Sony PS3 Website Hacked

Sony’s web security disaster is just the latest example of when bad things happen to good websites.

Hackers used SQL injection to “add unauthorised code to pages promoting PlayStation games SingStar Pop and God of War. The malware claims to undertake an antivirus scan and displays a fake message stating that the visitor's computer has been infected. The visitor is then urged to purchase a bogus security product to clean up the 'infection'” (

Big websites are simply big targets for cyber-criminals. Not that being small is any protection; hackers can and do use tactics that can attack hundreds of thousands of websites at the same time, and the size of the website is completely irrelevant.

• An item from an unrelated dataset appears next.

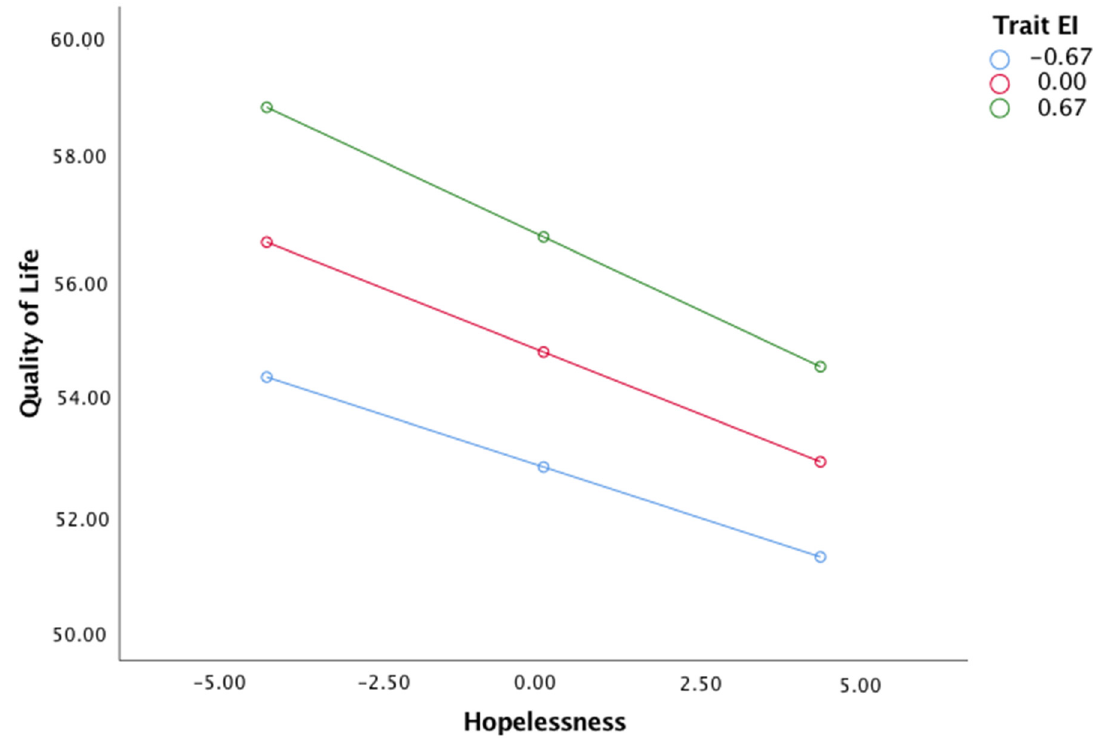
Figure 2. Data plot of simple slope interaction for hopelessness × trait EI on Quality of Life. The simple slope for high (+1 SD ), moderate, and low ( − 1 SD ) levels of trait EI were (B = − 0.51, p < 0.001, 95% confidence interval = [ − 0.65, − 0.36]), (B = − 0.43, p < 0.001, 95% confidence interval = [ − 0.53, − 0.33]), and (B = − 0.35, p < 0.001, 95% confidence interval = [ − 0.45, − 0.25]), respectively.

These kinds of attacks happen pretty much every day and can potentially leave millions of people vulnerable to ID theft. But don’t take my word for it. Check out the latest updates on security breaches in the Tech//404 Data Loss Archive. Or calculate what a security breach could cost your organization with the Tech//404 Data Loss Cost Calculator.

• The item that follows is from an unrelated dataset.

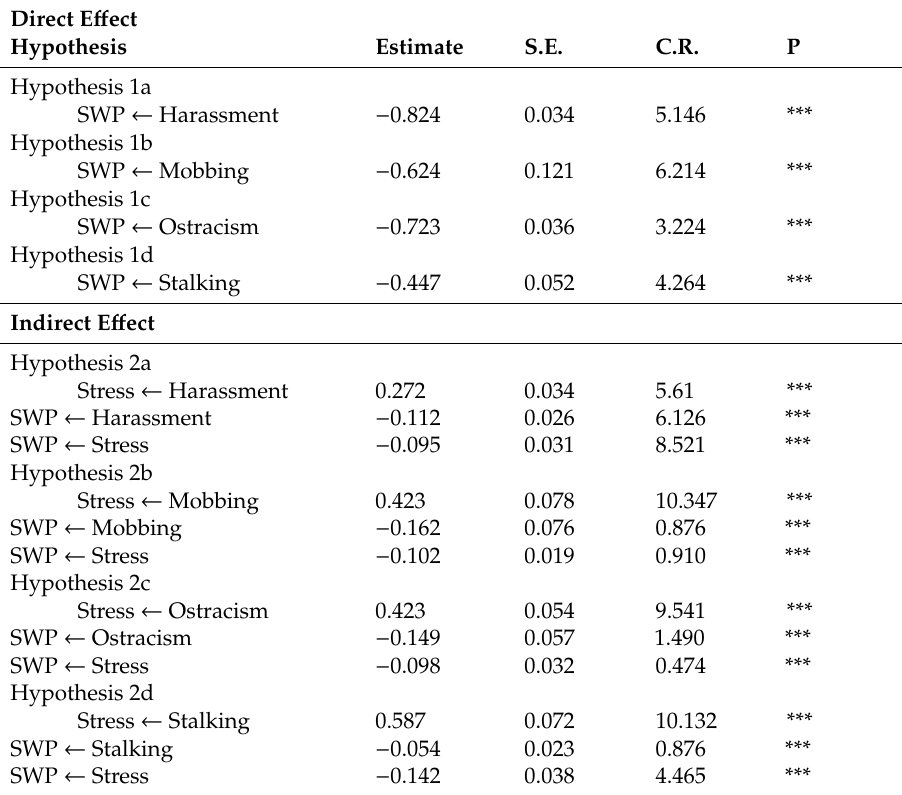
Table 6. Regression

The calculator tool shows an "average"-sized security breach could cost an organization between $9 million and $14 million in legal bills, damage control and after-the-fact security application deployment. Even the biggest organizations can be crippled by these kinds of damages. Smaller ones would be put out of business overnight. Whether organizations are big or small, web application security needs to be taken seriously -- ideally in the development stage, before the application even goes "live".

Has your company's website undergone a web application security audit? Bad things happen to good websites all the time.